» **やり方**:
「大徳川展」の感想について、次の1.〜3.が本文と合っているかどうか、「はい」か「いいえ」で答えてください。それぞれ、決め手になる本文の言葉をそのまま引用すること。
1. 筆者は見学を始めてすぐ、展示品の保存状態の良さを感じた。
2. 筆者はふだん博物館にはめったに行かない。
3. 展示されているのは徳川100年分の品である。

» **ページ抜粋**:
「大徳川展」感想

  • 2007/10/31(水) 11:06:10

長いレポートになりましたが、ここでお話したのは
「大徳川展」のほんの一部ですよ



「大徳川展」とはなんですか?という方は →
 こちら 「大徳川展」HPです




徳川260年分の品ですからそれは見ごたえありますよね。




今回見学を始めてすぐに感じたのは

その展示品の「保存状態の良さ」です




ウォーキングや旅の途中で

博物館にはよく立ち寄りますが、

ここまでほとんどの品が

当時のままにきれいに保存されていることは

あまりありません。




さすが天下の将軍様の品々ですよね




武士の頭領としての威厳、

ご子孫の保存に対する意気込み&努力、

そして保存できるだけの財力あってのものでしょうね。

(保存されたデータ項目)
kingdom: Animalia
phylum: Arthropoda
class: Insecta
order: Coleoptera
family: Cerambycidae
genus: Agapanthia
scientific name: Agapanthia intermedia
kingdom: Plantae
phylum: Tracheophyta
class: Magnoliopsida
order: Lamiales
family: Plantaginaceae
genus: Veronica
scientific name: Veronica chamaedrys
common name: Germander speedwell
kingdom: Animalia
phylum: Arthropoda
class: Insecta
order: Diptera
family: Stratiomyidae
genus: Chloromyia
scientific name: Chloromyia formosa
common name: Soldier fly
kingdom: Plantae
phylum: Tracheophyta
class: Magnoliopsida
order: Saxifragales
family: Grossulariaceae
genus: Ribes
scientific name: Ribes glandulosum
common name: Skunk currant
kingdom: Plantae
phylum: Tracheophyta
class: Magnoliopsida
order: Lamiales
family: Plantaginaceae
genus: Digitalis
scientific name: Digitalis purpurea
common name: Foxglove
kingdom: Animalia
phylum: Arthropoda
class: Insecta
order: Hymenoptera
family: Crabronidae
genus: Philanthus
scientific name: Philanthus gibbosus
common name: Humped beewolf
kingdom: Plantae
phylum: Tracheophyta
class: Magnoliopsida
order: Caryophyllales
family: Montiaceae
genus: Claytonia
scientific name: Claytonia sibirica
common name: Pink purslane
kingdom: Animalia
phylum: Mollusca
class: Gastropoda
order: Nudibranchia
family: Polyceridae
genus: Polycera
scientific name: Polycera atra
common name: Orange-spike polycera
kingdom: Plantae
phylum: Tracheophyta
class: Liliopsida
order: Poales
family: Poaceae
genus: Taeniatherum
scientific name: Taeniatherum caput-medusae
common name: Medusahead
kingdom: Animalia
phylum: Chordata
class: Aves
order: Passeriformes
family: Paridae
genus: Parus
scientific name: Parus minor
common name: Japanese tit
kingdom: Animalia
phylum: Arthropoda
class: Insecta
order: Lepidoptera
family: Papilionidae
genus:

» **解答例**:
1. はい:「その展示品の「保存状態の良さ」です」
2. いいえ:「博物館にはよく立ち寄りますが、」
3. いいえ:「徳川260年分の品ですからそれは見ごたえありますよね。」